KAMILA GARCIA
Vivemos em uma época marcada pelo excesso de informação, de consumo e de estímulos. No entanto, paradoxalmente, somos atravessados por um sentimento crescente de vazio. Nunca tivemos tantas possibilidades ao alcance das mãos e, ainda assim, nunca foi tão comum sentir medo, ansiedade e desconexão. Isso não é coincidência; é o reflexo de uma sociedade que aprendeu a buscar no exterior as respostas que só existem no território interno.
O medo como bússola
Desde que o ser humano passou a se orientar mais pelo medo do erro do que pela confiança na vida, a existência deixou de ser vivida com inteireza. Para sobreviver, criamos mecanismos de defesa, máscaras sociais e uma personalidade voltada para agradar e competir. Embora essas estruturas nos protejam em certa medida, elas também nos distanciam de nossa essência e da nossa dimensão espiritual.
O problema central é a crença de que a felicidade reside no acúmulo: mais bens, mais reconhecimento, mais status. Essa lógica transforma relações em trocas, pessoas em meios e a própria vida em uma corrida sem linha de chegada. O resultado é previsível: quanto mais se tenta preencher o “ter”, maior se torna a fome do “ser”.

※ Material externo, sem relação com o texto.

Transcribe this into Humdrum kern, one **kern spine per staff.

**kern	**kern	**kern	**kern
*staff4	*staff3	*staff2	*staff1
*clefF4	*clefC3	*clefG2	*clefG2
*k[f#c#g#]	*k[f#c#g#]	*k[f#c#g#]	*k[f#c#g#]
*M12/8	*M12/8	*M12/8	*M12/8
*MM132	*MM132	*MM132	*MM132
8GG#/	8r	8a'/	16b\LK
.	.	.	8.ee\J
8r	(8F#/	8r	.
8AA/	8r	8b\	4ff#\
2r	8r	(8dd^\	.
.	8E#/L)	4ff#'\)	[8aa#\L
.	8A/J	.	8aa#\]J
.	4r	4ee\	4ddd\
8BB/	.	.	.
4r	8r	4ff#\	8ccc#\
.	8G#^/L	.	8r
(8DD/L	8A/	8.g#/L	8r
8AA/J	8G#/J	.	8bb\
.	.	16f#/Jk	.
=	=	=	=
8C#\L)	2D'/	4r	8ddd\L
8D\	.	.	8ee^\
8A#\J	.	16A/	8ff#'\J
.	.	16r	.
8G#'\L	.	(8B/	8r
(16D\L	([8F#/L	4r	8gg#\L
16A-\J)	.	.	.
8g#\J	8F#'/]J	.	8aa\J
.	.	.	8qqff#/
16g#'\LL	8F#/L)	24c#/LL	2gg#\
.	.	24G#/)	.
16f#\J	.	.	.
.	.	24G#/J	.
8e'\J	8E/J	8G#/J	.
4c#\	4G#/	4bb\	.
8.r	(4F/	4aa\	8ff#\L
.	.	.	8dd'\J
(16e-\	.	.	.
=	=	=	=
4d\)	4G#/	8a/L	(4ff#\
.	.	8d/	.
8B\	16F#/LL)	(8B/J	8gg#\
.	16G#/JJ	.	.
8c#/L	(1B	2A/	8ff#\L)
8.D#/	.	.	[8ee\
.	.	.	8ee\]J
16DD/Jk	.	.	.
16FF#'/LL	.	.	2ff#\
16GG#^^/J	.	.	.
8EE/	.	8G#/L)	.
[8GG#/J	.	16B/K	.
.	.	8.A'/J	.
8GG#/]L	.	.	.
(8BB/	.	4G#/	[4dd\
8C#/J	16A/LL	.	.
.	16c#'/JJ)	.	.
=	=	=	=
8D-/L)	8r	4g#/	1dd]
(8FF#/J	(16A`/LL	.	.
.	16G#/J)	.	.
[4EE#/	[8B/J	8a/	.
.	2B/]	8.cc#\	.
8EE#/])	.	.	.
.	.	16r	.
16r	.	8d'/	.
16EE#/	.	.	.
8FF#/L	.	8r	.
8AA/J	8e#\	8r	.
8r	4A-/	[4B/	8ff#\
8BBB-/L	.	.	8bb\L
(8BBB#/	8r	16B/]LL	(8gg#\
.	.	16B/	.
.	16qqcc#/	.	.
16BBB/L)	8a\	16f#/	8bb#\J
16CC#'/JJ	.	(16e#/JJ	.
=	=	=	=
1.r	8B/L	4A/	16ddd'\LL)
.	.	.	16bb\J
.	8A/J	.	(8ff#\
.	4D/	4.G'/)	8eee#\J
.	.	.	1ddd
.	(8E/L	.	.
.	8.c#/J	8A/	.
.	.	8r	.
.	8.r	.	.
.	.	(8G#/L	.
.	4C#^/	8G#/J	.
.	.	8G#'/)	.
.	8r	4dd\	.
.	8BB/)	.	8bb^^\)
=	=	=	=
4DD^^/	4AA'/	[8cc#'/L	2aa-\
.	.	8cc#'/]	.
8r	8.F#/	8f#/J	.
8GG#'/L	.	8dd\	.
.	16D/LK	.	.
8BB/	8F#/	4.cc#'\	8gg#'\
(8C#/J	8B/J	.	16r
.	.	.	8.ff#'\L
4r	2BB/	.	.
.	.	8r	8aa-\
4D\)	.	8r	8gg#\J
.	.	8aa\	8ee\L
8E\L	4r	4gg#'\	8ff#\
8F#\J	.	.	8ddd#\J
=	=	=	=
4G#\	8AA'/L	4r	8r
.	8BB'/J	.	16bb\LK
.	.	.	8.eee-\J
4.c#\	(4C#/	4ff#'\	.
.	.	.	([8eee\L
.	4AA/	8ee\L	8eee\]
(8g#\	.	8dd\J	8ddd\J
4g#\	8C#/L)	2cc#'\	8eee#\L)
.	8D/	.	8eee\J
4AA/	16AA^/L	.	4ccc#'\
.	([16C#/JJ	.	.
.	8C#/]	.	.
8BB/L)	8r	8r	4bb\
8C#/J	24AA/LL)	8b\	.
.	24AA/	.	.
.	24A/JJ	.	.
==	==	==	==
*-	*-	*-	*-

A coragem de olhar para dentro
Defendo a ideia de que essa busca incessante por preenchimento externo é uma das principais causas do mal-estar contemporâneo. Enquanto o foco estiver na validação do outro, o eu continuará sufocado pelo ego e pela vaidade.
Existe, porém, uma alternativa pouco incentivada, mas profundamente transformadora: a jornada interior. Olhar para dentro exige coragem, pois implica reconhecer limites, contradições e fragilidades. No entanto, é somente nesse movimento de honestidade radical que encontramos o equilíbrio. O bem e o mal deixam de ser conceitos abstratos e passam a ser compreendidos como partes integrantes do amadurecimento humano.
O reencontro com o Sagrado
Cada indivíduo carrega em si uma dimensão criadora — uma capacidade de amar e de se conectar que transcende o visível. Independentemente de crenças religiosas, há uma força que sustenta a experiência humana e se manifesta na empatia, no cuidado e, principalmente, no silêncio da consciência.
O que muitos chamam simbolicamente de “Santo Graal” não é um cálice de ouro escondido em terras distantes ou um ideal inalcançável. O verdadeiro Graal é o reencontro consigo mesmo. Quando essa integração acontece, o ego perde a centralidade, a vida ganha sentido próprio e as relações tornam-se, finalmente, mais humanas.
O primeiro passo
A chave para essa transformação é o autoconhecimento. Sem ele, permanecemos presos a reações automáticas e escolhas que não nos representam. Conhecer a si mesmo é descobrir que não somos apenas o que fazemos ou possuímos, mas aquilo que resta quando todas as máscaras caem.
Talvez o grande desafio do nosso tempo não seja conquistar novos mundos, mas recordar quem somos. É compreender, de uma vez por todas, que o tesouro que buscamos fora nunca deixou de habitar o nosso interior.
Kamila Garcia é bacharel em Língua Portuguesa e Literatura Brasileira, com pós-graduação em Psicanálise. Atualmente é estudante de Psicologia.